# Need help with font



## Davidius

Does anyone know how to type in all caps, but with the first letter being a bit larger than the other letters in the word, without having to change the size for each beginning letter individually?


----------



## Seb

Hi David.

What program are you typing in?

You're looking for a 'small caps' option or font. In MS Word you get it by pressing CTRL + SHIFT + K.

For other programs it should easy enough to find.


----------



## Davidius

Seb said:


> Hi David.
> 
> What program are you typing in?
> 
> You're looking for a 'small caps' option or font. In MS Word you get it by pressing CTRL + SHIFT + K.
> 
> For other programs it should easy enough to find.



I'm using Microsoft Publisher. Can any font become a small caps font?


----------



## Seb

Davidius said:


> Seb said:
> 
> 
> 
> Hi David.
> 
> What program are you typing in?
> 
> You're looking for a 'small caps' option or font. In MS Word you get it by pressing CTRL + SHIFT + K.
> 
> For other programs it should easy enough to find.
> 
> 
> 
> 
> I'm using Microsoft Publisher. Can any font become a small caps font?
Click to expand...


I think so, at least in MS Word. I would think so in MS Publisher too. They generally work a lot alike.


----------



## Seb

It works just like 'bold' or 'italics' either select what you want to have as small caps and press CTRL + SHIFT + K. 

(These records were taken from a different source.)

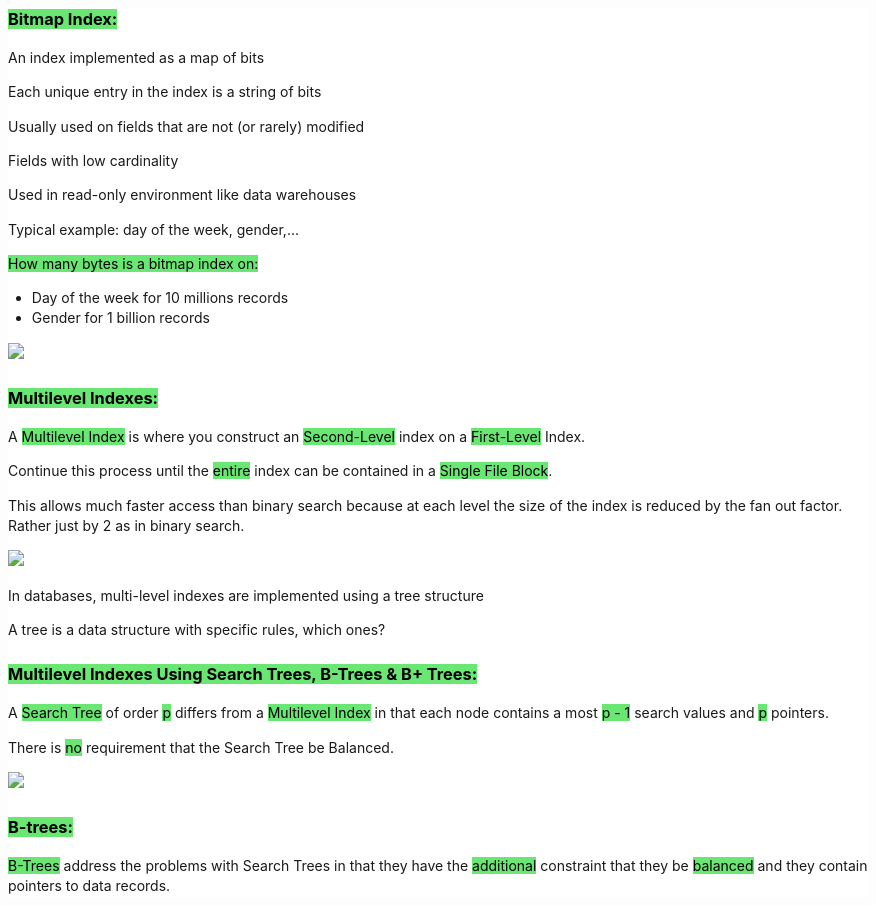 ### <mark style="background: #69E772;">Bitmap Index:</mark>

An index implemented as a map of bits  

Each unique entry in the index is a string of bits  

Usually used on fields that are not (or rarely) modified  

Fields with low cardinality  

Used in read-only environment like data warehouses  

Typical example: day of the week, gender,...  

<mark style="background: #69E772;">How many bytes is a bitmap index on:</mark>  
- Day of the week for 10 millions records  
- Gender for 1 billion records

![](https://i.imgur.com/mvwwy86.png)

### <mark style="background: #69E772;">Multilevel Indexes:</mark>

A <mark style="background: #69E772;">Multilevel Index</mark> is where you construct an <mark style="background: #69E772;">Second-Level</mark> index on a <mark style="background: #69E772;">First-Level</mark> Index.  

Continue this process until the <mark style="background: #69E772;">entire</mark> index can be contained in a <mark style="background: #69E772;">Single File Block</mark>.  

This allows much faster access than binary search because at each level the size of the index is reduced by the fan out factor. Rather just by 2 as in binary search.

![](https://i.imgur.com/mTTZaFW.png)

In databases, multi-level indexes are implemented using a tree structure  

A tree is a data structure with specific rules, which ones?

### <mark style="background: #69E772;">Multilevel Indexes Using Search Trees, B-Trees & B+ Trees:</mark>

A <mark style="background: #69E772;">Search Tree</mark> of order <mark style="background: #69E772;">p</mark> differs from a <mark style="background: #69E772;">Multilevel Index</mark> in that each node contains a most <mark style="background: #69E772;">p - 1</mark> search values and <mark style="background: #69E772;">p</mark> pointers.  

There is <mark style="background: #69E772;">no</mark> requirement that the Search Tree be Balanced.

![](https://i.imgur.com/opp7EEA.png)

### <mark style="background: #69E772;">B-trees:</mark>

<mark style="background: #69E772;">B-Trees</mark> address the problems with Search Trees in that they have the <mark style="background: #69E772;">additional</mark> constraint that they be <mark style="background: #69E772;">balanced</mark> and they contain pointers to data records.  
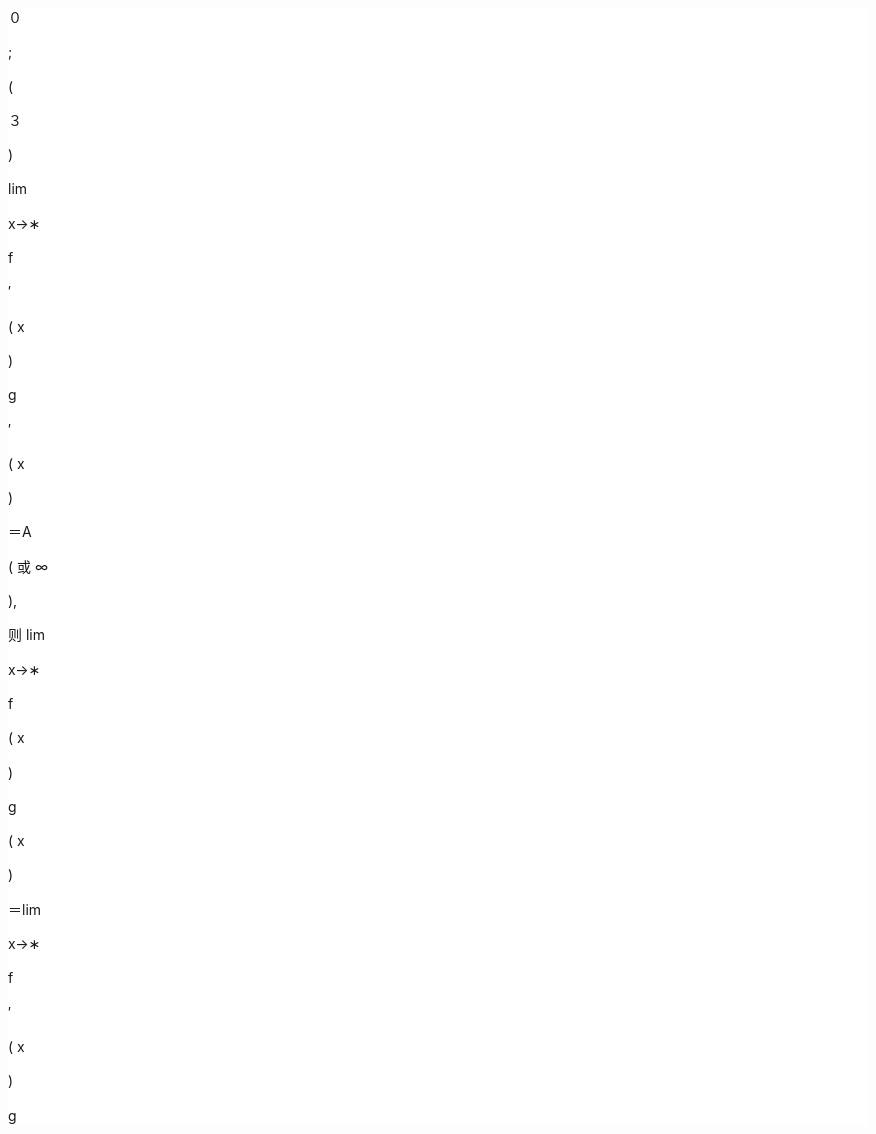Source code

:  ０ 

 ; 

 ( 

 ３ 

 ) 

 lim 

 x→∗ 

 f 

 ′ 

 ( x 

 ) 

 g 

 ′ 

 ( x 

 ) 

 ＝A 

 ( 或 ∞ 

 ), 

则 lim 

 x→∗ 

 f 

 ( x 

 ) 

 g 

 ( x 

 ) 

 ＝lim 

 x→∗ 

 f 

 ′ 

 ( x 

 ) 

 g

Or change the settings for your font to the small caps option and type your heart out.


----------



## Presbyterian Deacon

I don't have publisher, but I think (at least with Word) the "small caps effect" can be used with any "True-Type" font.


----------



## Seb

It might not work on *all* fonts. But I do see it work on fonts other than just "True-Type" fonts


----------



## Presbyterian Deacon

Seb said:


> It might not work on *all* fonts. But I do see it work on fonts other than just "True-Type" fonts



That's interesting. I don't have many fonts that are NOT "true-type" so I've never bothered to try it with others.


----------